> DATA SHOWN
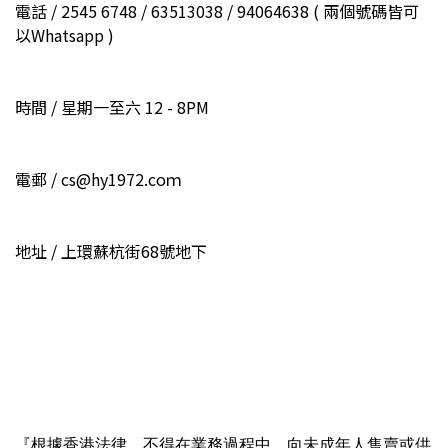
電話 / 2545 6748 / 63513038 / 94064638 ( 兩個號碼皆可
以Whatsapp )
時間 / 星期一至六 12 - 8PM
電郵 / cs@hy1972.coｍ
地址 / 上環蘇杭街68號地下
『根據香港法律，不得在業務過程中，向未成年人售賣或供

--

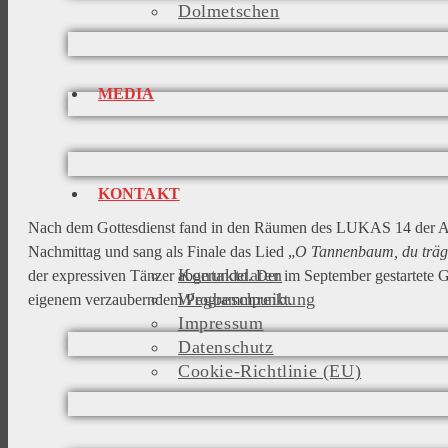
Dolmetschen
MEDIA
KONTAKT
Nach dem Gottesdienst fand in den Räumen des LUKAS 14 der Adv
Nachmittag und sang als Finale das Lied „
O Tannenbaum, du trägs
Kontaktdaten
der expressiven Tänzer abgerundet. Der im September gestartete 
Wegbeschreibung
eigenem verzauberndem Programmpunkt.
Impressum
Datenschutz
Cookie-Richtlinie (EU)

> WHAT THE EXERCISE ASKS
Within the material above, the line with "Nachmittag und sang als Finale das Lied „" opens the range and the line with "Cookie-Richtlinie (EU)" closes it; reproduce that range word for word.

> ANSWER FOR THIS EXERCISE
Nachmittag und sang als Finale das Lied „
O Tannenbaum, du trägs
Kontaktdaten
der expressiven Tänzer abgerundet. Der im September gestartete 
Wegbeschreibung
eigenem verzauberndem Programmpunkt.
Impressum
Datenschutz
Cookie-Richtlinie (EU)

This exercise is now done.